These days, I am hooked on reading about Ravindranath Tagore, his life, his works, Shantiniketan and other various facets of his personality and life. I traveled to Bengaluru last month. One of my favorites things to do whenever I go there, is to catch up on plays and latest on theater scene here. I was fortunate to witness two shows this trip. One of them was Girish Karnad’s famous, classic play Taledand, in Kannada. The other one was Chitraa. This one was in English. It is a modern day adaption of Ravindranath Tagore’s Bengali play Chitrangada written in 1891. After learning about this show, I did not really want to miss this, despite being on weekday evening, as the play was by Tagore. It was perfect opportunity for me to extend my immersion into Tagore era.
I rushed to the Rang Shankara that evening where this play was to take place. I was handed over a pamphlet containing information about the play. As I entered inside, I noticed a young man was playing flute in one corner of the stage. He was standing, while his accompaniment tabla player was sitting. He played few pieces for fifteen minutes or so before the play began. I had an idea of the story line of play as I had read it earlier somewhere. It is a dance-drama style treatment to a Mahabharata side story. This story is that of princess, named Chitrangada, of kingdom of Manipur, in north east of India and one of the five in-exile Pandavas, Arjun. There are many such side stories in Mahabharata, throwing light on eternal human qualities through ages of mankind.
The play was produced by Red Polka Productions, which is Bengaluru based amateur theater company. Chitrangada is only child of the King of Manipur and also heir to the throne. She dresses like a man and is the protector of the land. One day, she meets Arjuna and falls in love with him. She is concerned about her manly appearance, also not being beautiful. Arjuna is impressed by her fighting abilities but all along believes her to be a man. Chitrangada believes he could never be her lover the way she is. She receives a boon from Kamadeva, Hindu God of Love, and she transforms herself into a beautiful woman. When she meets Arjuna again, he cannot help but fall in love with her. But later she reveals her true self to his shock. What happens next? How does Arjuna react to that? To get answers, you need to watch the play. I don’t want to spoiler here. This play is about journey from bodily love, lust to pure, transcendental love.

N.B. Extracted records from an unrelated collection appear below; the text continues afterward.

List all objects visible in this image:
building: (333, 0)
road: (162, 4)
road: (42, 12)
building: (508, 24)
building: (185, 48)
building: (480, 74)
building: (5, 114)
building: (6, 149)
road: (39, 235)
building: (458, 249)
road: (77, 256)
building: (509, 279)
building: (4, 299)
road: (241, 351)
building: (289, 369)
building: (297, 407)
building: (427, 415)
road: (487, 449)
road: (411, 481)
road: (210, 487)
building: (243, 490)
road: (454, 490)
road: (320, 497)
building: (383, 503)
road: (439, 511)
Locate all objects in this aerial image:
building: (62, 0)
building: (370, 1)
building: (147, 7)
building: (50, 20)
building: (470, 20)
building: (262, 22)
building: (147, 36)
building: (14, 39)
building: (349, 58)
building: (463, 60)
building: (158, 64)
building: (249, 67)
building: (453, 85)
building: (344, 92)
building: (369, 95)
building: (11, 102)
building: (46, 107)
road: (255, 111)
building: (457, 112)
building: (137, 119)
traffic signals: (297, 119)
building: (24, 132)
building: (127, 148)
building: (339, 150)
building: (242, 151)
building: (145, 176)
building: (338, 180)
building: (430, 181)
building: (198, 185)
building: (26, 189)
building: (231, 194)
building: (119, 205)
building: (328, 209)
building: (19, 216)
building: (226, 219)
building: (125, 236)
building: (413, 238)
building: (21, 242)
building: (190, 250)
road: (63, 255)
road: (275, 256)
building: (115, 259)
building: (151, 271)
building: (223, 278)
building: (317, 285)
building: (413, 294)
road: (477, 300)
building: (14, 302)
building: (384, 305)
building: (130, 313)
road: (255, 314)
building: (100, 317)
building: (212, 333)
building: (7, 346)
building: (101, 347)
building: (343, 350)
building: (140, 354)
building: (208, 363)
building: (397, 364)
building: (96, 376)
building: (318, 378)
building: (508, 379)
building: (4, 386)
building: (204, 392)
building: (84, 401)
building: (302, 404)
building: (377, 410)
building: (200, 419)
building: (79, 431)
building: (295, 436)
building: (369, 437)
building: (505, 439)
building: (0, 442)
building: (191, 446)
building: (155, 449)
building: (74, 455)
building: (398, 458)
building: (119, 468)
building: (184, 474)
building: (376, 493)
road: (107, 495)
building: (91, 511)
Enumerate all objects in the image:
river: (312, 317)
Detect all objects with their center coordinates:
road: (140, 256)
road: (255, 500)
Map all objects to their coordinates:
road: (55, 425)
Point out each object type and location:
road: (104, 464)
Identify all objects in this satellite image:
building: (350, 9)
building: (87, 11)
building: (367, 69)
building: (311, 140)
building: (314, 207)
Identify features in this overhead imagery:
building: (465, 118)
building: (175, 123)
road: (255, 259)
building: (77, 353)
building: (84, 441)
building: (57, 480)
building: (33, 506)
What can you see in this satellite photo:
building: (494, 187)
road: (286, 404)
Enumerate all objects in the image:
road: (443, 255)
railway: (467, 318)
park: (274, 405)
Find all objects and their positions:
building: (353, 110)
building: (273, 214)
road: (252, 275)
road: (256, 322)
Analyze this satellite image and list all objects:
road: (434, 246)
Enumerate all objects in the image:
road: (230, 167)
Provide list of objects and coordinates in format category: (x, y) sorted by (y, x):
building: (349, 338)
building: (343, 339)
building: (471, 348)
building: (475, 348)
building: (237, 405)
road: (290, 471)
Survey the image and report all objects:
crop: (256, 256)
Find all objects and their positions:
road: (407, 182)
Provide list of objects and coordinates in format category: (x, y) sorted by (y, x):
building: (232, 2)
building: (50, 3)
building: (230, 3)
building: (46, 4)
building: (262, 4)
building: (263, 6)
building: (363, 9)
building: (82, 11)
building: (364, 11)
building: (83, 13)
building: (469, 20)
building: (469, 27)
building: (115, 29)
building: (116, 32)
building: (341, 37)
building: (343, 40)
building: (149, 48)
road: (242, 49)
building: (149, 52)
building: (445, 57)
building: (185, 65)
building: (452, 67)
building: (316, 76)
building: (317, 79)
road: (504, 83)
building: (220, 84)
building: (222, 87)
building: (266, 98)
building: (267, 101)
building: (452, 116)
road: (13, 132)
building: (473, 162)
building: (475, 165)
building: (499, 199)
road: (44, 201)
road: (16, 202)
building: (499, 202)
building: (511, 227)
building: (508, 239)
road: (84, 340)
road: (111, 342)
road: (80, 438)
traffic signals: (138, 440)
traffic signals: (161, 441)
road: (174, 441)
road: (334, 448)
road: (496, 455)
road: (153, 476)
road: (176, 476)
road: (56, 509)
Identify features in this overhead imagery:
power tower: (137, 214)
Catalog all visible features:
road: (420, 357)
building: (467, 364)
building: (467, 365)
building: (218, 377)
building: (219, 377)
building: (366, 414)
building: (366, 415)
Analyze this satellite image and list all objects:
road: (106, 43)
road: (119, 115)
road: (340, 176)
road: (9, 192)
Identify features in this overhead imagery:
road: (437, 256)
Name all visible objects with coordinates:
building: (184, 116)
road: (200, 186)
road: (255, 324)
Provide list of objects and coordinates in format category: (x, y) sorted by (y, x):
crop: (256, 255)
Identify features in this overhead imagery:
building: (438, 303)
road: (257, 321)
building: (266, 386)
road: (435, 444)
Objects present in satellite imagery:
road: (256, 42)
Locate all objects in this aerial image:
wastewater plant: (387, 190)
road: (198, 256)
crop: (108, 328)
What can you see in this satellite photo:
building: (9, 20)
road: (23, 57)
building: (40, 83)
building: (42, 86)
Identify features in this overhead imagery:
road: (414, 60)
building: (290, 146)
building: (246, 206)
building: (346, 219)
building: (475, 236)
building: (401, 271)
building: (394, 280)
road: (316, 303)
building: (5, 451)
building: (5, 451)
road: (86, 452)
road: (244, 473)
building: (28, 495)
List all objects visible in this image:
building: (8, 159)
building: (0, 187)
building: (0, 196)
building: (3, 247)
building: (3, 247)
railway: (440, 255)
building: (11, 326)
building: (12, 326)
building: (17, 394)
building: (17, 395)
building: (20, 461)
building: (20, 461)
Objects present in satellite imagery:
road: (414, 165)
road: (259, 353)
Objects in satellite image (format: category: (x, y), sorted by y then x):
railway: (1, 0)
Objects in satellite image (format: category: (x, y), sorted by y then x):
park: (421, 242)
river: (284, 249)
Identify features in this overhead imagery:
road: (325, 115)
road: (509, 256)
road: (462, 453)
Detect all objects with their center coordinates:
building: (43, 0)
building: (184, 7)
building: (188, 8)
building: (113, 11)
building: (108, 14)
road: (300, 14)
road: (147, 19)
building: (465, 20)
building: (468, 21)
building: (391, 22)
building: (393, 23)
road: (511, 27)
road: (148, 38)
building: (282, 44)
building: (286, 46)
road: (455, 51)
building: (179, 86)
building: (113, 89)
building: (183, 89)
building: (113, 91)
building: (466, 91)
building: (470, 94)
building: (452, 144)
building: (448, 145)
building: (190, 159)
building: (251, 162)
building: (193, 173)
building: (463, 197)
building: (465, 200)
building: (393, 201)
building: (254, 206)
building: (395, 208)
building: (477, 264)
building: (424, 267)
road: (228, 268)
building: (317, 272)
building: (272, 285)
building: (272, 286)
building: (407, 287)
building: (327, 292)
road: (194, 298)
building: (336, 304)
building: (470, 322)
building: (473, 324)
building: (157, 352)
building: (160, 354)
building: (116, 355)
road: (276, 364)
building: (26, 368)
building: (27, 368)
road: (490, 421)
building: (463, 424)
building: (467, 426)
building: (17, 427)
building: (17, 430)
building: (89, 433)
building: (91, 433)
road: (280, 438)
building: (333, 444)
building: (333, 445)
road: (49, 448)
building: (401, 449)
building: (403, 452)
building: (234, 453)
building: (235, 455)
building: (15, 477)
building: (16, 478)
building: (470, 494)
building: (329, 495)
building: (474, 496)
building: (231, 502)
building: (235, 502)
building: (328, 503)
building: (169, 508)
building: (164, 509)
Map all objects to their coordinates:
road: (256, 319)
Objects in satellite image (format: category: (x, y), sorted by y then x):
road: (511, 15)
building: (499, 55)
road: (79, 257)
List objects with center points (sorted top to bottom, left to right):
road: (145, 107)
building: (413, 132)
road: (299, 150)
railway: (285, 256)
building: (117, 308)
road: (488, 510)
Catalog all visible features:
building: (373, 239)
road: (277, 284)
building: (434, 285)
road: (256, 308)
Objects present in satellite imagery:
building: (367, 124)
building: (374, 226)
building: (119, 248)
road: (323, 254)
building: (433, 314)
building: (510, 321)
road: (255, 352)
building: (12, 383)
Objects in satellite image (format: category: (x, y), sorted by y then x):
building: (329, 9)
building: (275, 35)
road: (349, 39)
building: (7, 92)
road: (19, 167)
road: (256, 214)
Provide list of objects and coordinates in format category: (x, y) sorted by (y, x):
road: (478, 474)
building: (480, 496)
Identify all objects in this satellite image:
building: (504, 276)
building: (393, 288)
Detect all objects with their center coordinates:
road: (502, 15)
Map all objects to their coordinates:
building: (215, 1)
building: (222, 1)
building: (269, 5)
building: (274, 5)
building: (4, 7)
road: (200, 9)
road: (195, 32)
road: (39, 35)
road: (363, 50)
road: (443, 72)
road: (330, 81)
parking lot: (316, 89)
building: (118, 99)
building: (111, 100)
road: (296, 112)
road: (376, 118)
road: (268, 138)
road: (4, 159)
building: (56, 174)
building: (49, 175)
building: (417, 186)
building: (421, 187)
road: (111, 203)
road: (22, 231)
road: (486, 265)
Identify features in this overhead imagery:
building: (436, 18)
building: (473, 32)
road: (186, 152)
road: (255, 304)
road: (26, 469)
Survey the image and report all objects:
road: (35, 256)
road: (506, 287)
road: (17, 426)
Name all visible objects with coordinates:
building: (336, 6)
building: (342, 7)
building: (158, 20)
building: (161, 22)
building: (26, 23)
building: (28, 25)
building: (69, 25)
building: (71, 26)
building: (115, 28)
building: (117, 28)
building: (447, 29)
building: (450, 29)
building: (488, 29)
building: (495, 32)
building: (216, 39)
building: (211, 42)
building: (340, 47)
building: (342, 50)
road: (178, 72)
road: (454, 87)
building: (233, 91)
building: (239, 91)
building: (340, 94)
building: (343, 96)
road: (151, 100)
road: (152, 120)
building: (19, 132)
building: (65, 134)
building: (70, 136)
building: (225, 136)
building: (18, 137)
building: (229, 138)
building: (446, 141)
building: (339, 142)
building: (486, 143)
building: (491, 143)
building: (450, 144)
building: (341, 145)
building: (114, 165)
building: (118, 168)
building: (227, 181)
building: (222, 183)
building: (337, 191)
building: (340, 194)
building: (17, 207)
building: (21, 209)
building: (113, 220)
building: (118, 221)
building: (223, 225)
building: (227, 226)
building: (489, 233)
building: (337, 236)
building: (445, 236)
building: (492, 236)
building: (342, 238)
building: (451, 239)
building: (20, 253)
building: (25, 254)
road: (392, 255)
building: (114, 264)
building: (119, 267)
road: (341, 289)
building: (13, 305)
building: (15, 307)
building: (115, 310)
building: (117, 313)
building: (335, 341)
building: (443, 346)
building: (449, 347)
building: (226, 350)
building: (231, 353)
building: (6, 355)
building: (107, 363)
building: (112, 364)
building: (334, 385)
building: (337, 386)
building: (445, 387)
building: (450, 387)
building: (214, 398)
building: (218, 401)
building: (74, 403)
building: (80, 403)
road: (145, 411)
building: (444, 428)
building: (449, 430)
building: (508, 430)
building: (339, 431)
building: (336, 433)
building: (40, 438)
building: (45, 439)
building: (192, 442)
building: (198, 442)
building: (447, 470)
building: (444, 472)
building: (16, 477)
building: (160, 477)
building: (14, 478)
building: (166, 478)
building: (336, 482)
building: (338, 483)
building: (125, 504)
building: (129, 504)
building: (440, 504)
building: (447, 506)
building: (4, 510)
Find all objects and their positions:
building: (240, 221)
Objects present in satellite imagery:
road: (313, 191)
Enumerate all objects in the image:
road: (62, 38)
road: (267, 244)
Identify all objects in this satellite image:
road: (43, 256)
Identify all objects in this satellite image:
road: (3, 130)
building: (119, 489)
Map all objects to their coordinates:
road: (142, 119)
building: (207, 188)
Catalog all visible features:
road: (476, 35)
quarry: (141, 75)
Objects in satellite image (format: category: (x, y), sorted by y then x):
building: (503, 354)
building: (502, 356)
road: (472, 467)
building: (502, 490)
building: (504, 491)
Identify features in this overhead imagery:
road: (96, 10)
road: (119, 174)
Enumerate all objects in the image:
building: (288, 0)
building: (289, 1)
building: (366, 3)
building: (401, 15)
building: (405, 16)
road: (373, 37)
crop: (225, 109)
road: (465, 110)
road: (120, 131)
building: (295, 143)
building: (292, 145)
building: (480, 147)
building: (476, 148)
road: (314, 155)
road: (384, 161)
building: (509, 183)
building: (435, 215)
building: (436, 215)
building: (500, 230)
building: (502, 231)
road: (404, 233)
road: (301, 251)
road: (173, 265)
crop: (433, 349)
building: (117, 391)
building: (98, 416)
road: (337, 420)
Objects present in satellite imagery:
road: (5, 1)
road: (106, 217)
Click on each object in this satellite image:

The 95 minute play keeps the audiences spellbound from the word go. After opening solo dance, the pair of Kamadeva and his seemingly homosexual companion (Vasanta, God of Seasons) enters the scene. Warrior princess prays for change in her look which she is granted. The pair brings in humor in the play which is refreshing. Arjuna, who is dressed like a common person, as he is in exile, enters and falls for her. There are nicely choreographed dance sequence between them which are sensuous to watch. I somehow did not find actor who was portraying Arjuna quite apt for the needs of the role. He lacked energy as Arjuna the warrior, Arjuna as romantic lover, too.
Mahabharata is full of such stories, as I said earlier. Earlier this year, I had watched, famous Marathi music drama(संगीत नाटक) of bygone era, called Sangit Soubhadra, which also happens to be on Arjuna and his marriage to Subhadra, sister of Krishna. This particular show of Bengali play, was a different experience to watch, as it was in English, plus heavy on dance, music, songs. A lot has been written about Tagore’s plays and his treatment to theatrical possibilities and experiments. Chitrangada is just one of his 52 plays handling various contemporary subjects in different styles and forms.
Chitrangada finds mention in Bhyrappa’s Kannada mega novel Parv. I am reading its Marathi translation right now, so more about it later. Apart from Chitrangada, Arjuna had married Uloopi. She is said to adapt Babruvahana, the son of Chitrangada and Arjuna. I had watched Kannada movie titled Babruvahana, played by Dr Rajkumar, Kannada megastar of 1970s. This was another reason to catch the play.